To reach our lecture on roughing it in a small uncomfortable bucket-equipped and marriage-endangering dinghy, Joe proposes a modest re-run of the Le Mans rivalry of Porsche and Ferrari. In the absence of the Porsche 962 Joe has a Cayman GT4 R/S while Sid, in lieu of the Ferrari P4 he secretly hankers after, nervously drives the 458 (which is truly a vairy nice car and only unsuitable for Wiltshire’s pothole-laden roads because of the ground clearance). The road to St Michaels is quite uneventful, so (for any of our reader(s) who do not know their 412 from their 458 – and why should you?) here is an Evo picture of the 458 in its proper setting.
There are further arduous duties for the Doughty Duo when we all attend the Pre-Party Party at the CBMM. Each year they hold a fund raising party. The pre-party raises funds to put on the real party so that all the takings from the party (and indeed much of them from the pre-party, I hope you are following this) are profit. The patrons, already probably generous donors, are asked to bid for the pleasure of sponsoring the wine, beer, ice cream, Portapotties and the like.
American philanthropy is on a different scale to what we see in the UK, or maybe Sid and Doris don’t mix in those circles. Even the raffle tickets are $60 each. As we are being plied with drink and canapés we can’t not raffle although fortunately we do not win the handbuilt wooden canoe prize – alas oversize and overweight for airline luggage. The generous drinks before bidding are not coincidental, as one of the party committee cheerfully admits while reaching for a well-hidden tray containing soft drinks.
As the citizens prepare to party Sid quietly finds a small but perfectly named powerboat.

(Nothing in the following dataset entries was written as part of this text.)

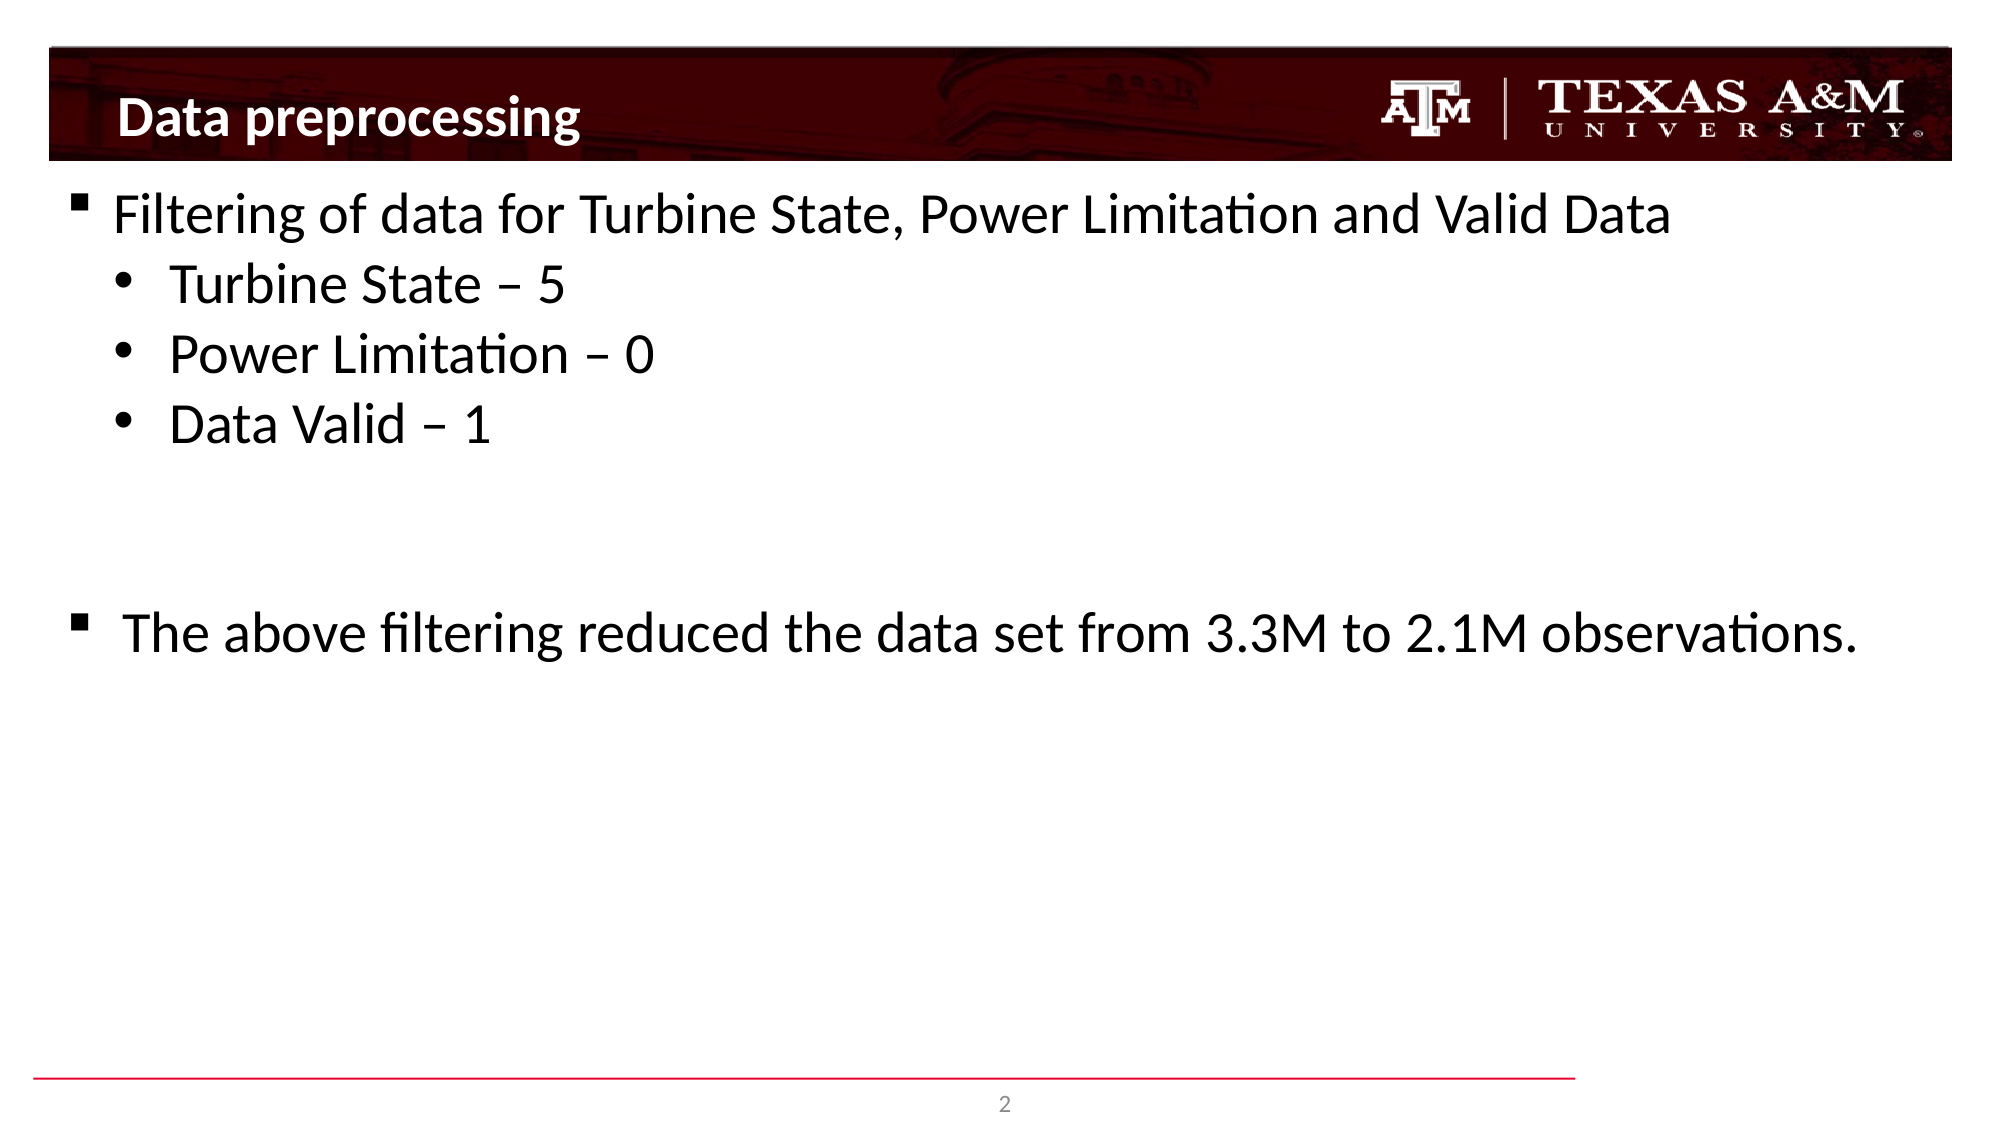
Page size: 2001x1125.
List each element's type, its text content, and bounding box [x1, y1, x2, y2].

text_box Data preprocessing [102, 70, 677, 156]
slide_number 2 [676, 1072, 1027, 1125]
picture [49, 45, 1952, 161]
text_box Filtering of data for Turbine State, Power Limitation and Valid Data Turbine State – 5 Power Limitation – 0 Data Valid – 1 The above filtering reduced the data set from 3.3M to 2.1M observations. [51, 167, 1950, 812]
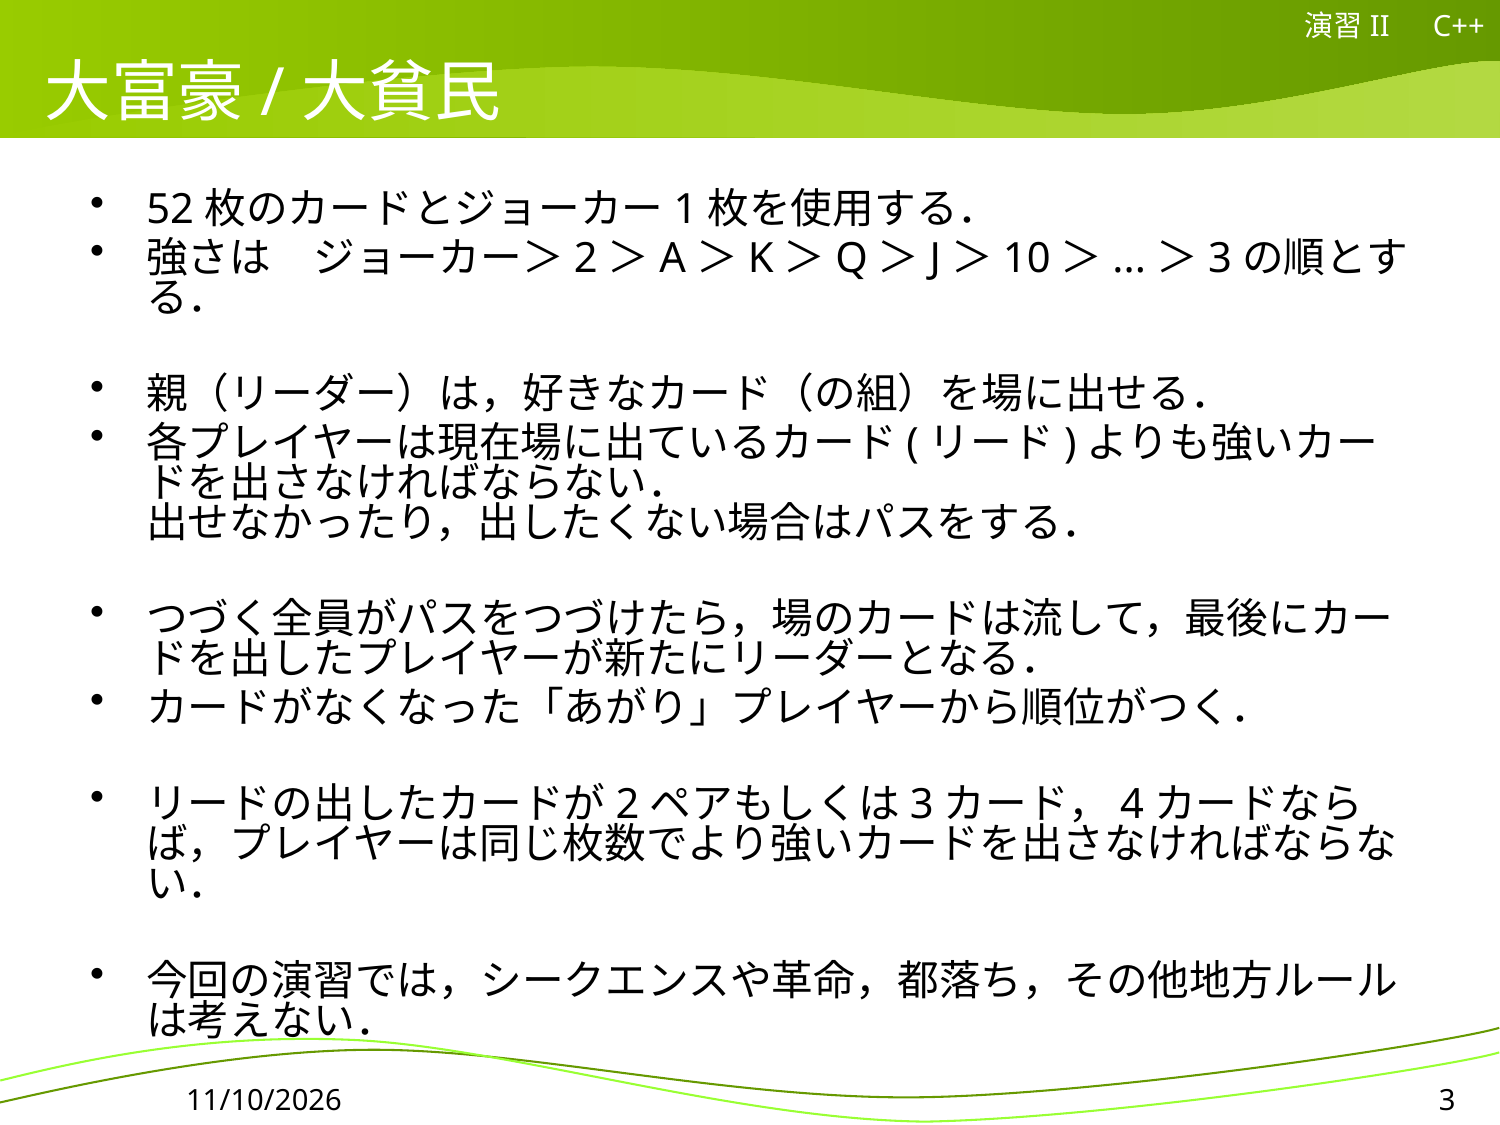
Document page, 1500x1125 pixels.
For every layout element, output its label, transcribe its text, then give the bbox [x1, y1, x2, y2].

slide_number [171, 1073, 522, 1106]
footer 演習II C++ [1025, 0, 1500, 33]
slide_number 3 [1120, 1073, 1471, 1106]
title 大富豪/大貧民 [29, 42, 1471, 135]
list 52枚のカードとジョーカー1枚を使用する． 強さは ジョーカー＞2＞A＞K＞Q＞J＞10＞...＞3の順とする． 親（リーダー）は，好きなカード（の組）を場に出せる． 各プレイヤーは現在場に出ているカード(リード)よりも強いカードを出さなければならない． 出せなかったり，出したくない場合はパスをする． つづく全員がパスをつづけたら，場のカードは流して，最後にカードを出したプレイヤーが新たにリーダーとなる． カードがなくなった「あがり」プレイヤーから順位がつく． リードの出したカードが2ペアもしくは3カード，4カードならば，プレイヤーは同じ枚数でより強いカードを出さなければならない． 今回の演習では，シークエンスや革命，都落ち，その他地方ルールは考えない． [75, 184, 1425, 1005]
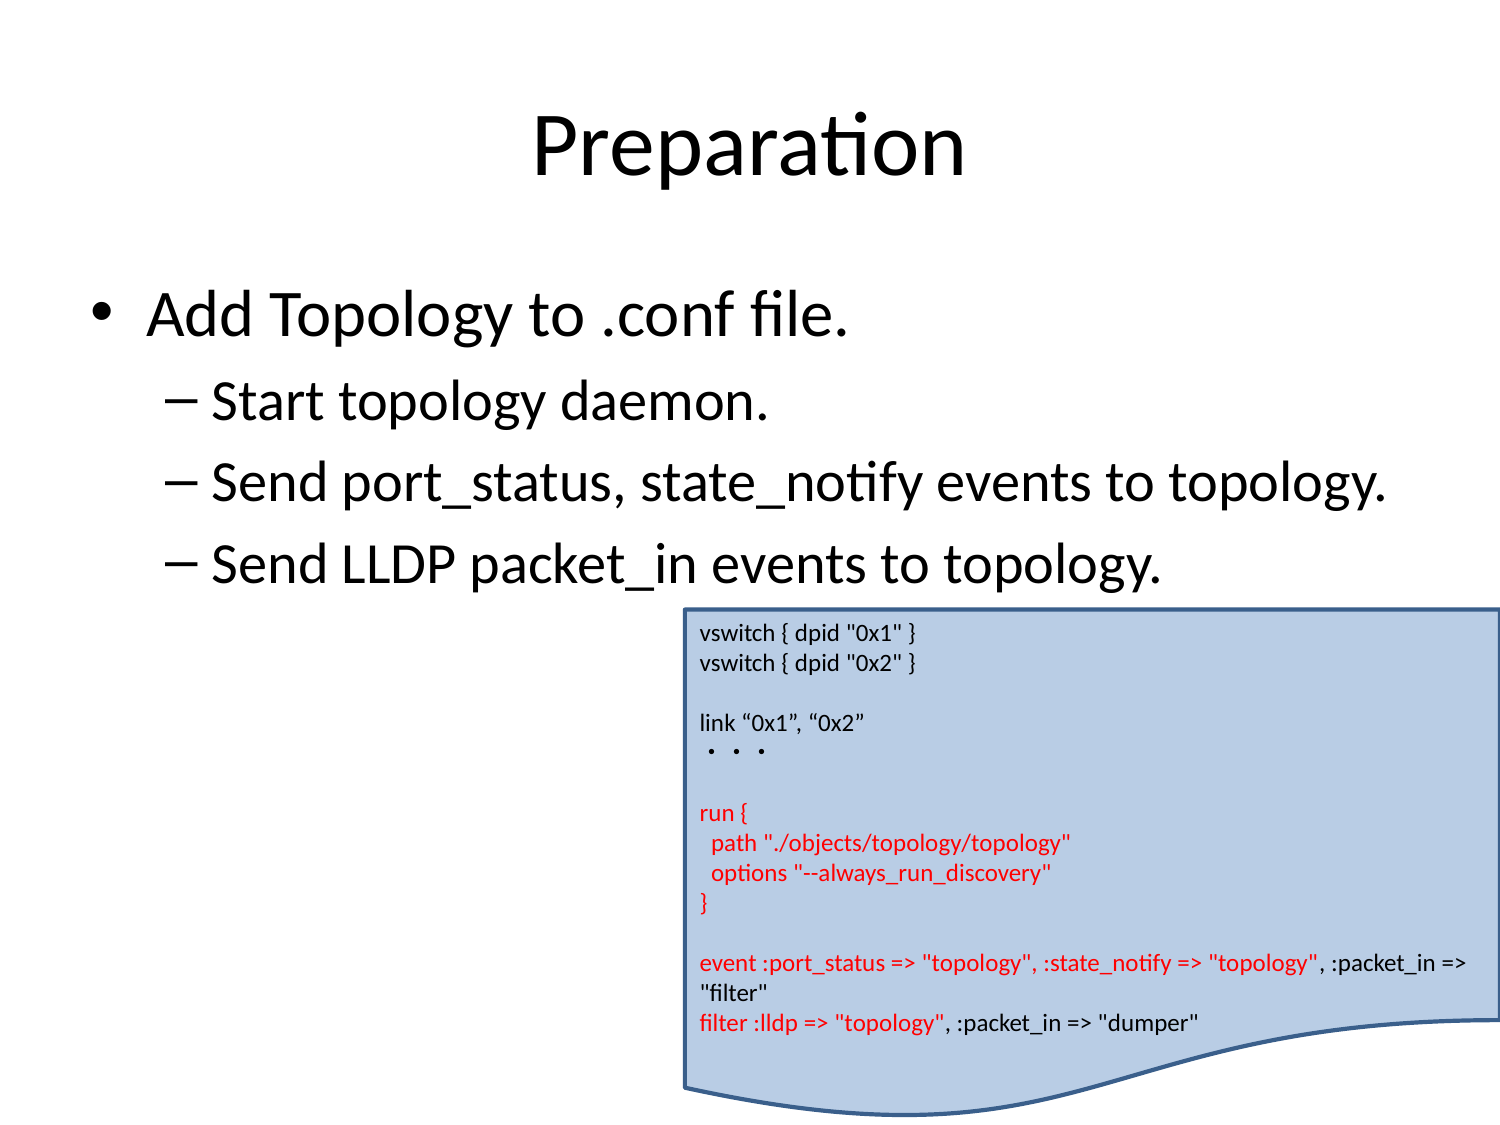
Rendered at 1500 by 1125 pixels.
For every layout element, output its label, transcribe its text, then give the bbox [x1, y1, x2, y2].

title Preparation [74, 44, 1426, 233]
text_box vswitch { dpid "0x1" } vswitch { dpid "0x2" } link “0x1”, “0x2” ・・・ run { path "./objects/topology/topology" options "--always_run_discovery" } event :port_status => "topology", :state_notify => "topology", :packet_in => "filter" filter :lldp => "topology", :packet_in => "dumper" [682, 607, 1500, 1118]
list Add Topology to .conf file. Start topology daemon. Send port_status, state_notify events to topology. Send LLDP packet_in events to topology. [74, 262, 1426, 1006]
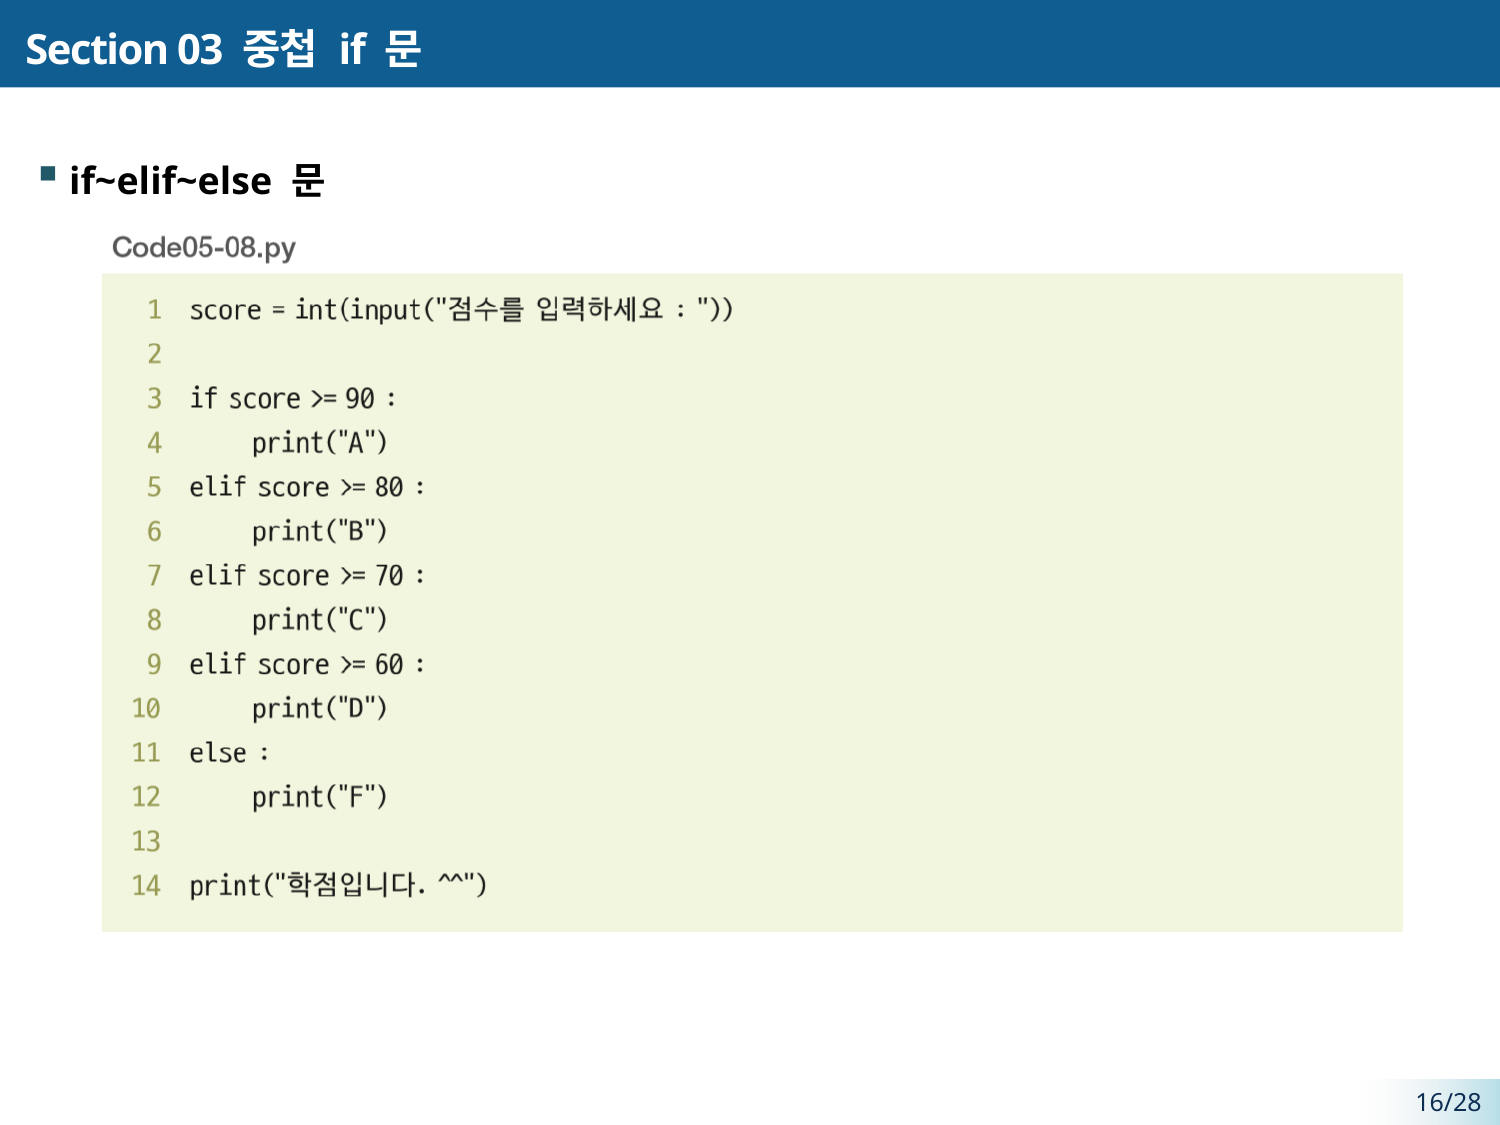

The crowd is called to order on the little gilt chairs and the auction begins. Recall your last charity auction. Maybe a local restaurant puts up an evening meal for you and your guests. Bidding runs out at around the crowd’s estimate of its commercial worth, perhaps £250-£400.
Here in St Michaels the prize may be to have your name as the wine sponsor. Bids are encouraged with rapid-fire patter in true Grundy Auction fashion. The wily auctioneer then says to the under-bidder “with your permission you, madam, have sponsored the white wine, and you, sir, have sponsored the red”. And they cheerfully acquiesce to this wicked ruse.
The auction raises rather more than $330,000 towards the party. And this is not unusual for American philanthropy, where every small town museum and restored building has a list of donors proudly displayed outside.
Our stay finishes on a tranquil note as the duo prepare for a short grand tour. Really grand.